GEC per le scuole. Una risposta alla richiesta d’aiuto dei genitori.

GEC

«I genitori si sentono incapaci di risolvere alcune problematiche, non hanno gli strumenti per poterle affrontare. Spesso si rivolgono allo Sportello d’ascolto della scuola e chiedono una mano, perché i problemi sono tanti e molto diversi da quelli che loro hanno avuto alla stessa età. Sanno di sbagliare, ma non sanno come “addrizzare il tiro”».

È questa la fotografia delle famiglie di ragazzi adolescenti fatta dalla professoressa Maria Rosa Pastoressa, docente dell’IISS “Volta – De Gemmis” di Bitonto, di cui è anche referente per l’educazione alla salute e all’ambiente, a margine della presentazione del percorso formativo dedicato ai genitori degli alunni del biennio. La linea d’azione, che rientra nell’ambito del progetto regionale GEC (Generare figli, Educare persone, Costruire futuro) di sostegno alla genitorialità, è dedicata all’educazione all’affettività e alla sessualità dei giovani e si svolgerà in diversi istituti secondari superiori di Bari e provincia, articolata in quattro incontri tenuti con metodologia laboratoriale, modalità biografico-narrative, lezioni frontali e role play.

«Sono pochi i genitori che seguono i ragazzi – ci racconta ancora la professoressa Pastoressa -; lo notiamo dagli incontri che si fanno, a partire dalle elezioni dei rappresentanti. Ai colloqui scuola-famiglia partecipano in misura maggiore, perché vogliono conoscere i voti delle interrogazioni o l’andamento dei figli dal punto di vista disciplinare. Il numero tende a diminuire man mano che si va avanti negli anni. Gli alunni del biennio sono più seguiti, quelli del triennio meno, c’è una vera e propria assenza».

Il progetto GEC, e questo percorso in particolare, intendono proprio sensibilizzare i genitori sull’imprescindibilità del loro ruolo educativo indipendentemente dall’età dei propri figli, che vanno seguiti e accompagnati in tutte le fasi della crescita. La scuola prova a mettere in atto percorsi virtuosi, che aiutino a gestire meglio, se non a prevenire, i numerosi problemi legati all’adolescenza.

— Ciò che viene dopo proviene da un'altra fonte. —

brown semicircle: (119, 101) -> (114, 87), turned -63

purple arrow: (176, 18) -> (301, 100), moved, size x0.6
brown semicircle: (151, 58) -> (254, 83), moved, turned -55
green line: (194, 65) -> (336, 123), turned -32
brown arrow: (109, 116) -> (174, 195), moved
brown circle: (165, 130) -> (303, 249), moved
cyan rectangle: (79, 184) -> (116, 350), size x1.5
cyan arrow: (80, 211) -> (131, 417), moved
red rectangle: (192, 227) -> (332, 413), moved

Il “Volta – De Gemmis”, per esempio, ha anche avviato un progetto di sensibilizzazione sui rischi dell’assunzione di alcool e droghe, con l’intervento di alcune psicologhe, sia al mattino in classe con gli alunni, sia durante incontri pomeridiani condivisi con le famiglie. In questo contesto, l’istituto ha deciso di aderire anche alla proposta di GEC. «Vogliamo andare incontro a questa vera e propria richiesta d’aiuto dei genitori che ci viene riportata dallo Sportello d’ascolto. È un’occasione che abbiamo colto con molto entusiasmo, sperando di poter affiancare i papà e le mamme nel loro delicatissimo compito, che di certo non si esaurisce ora, ma diventa ancora più difficile in questa fase critica di crescita e di transizione dei loro figli».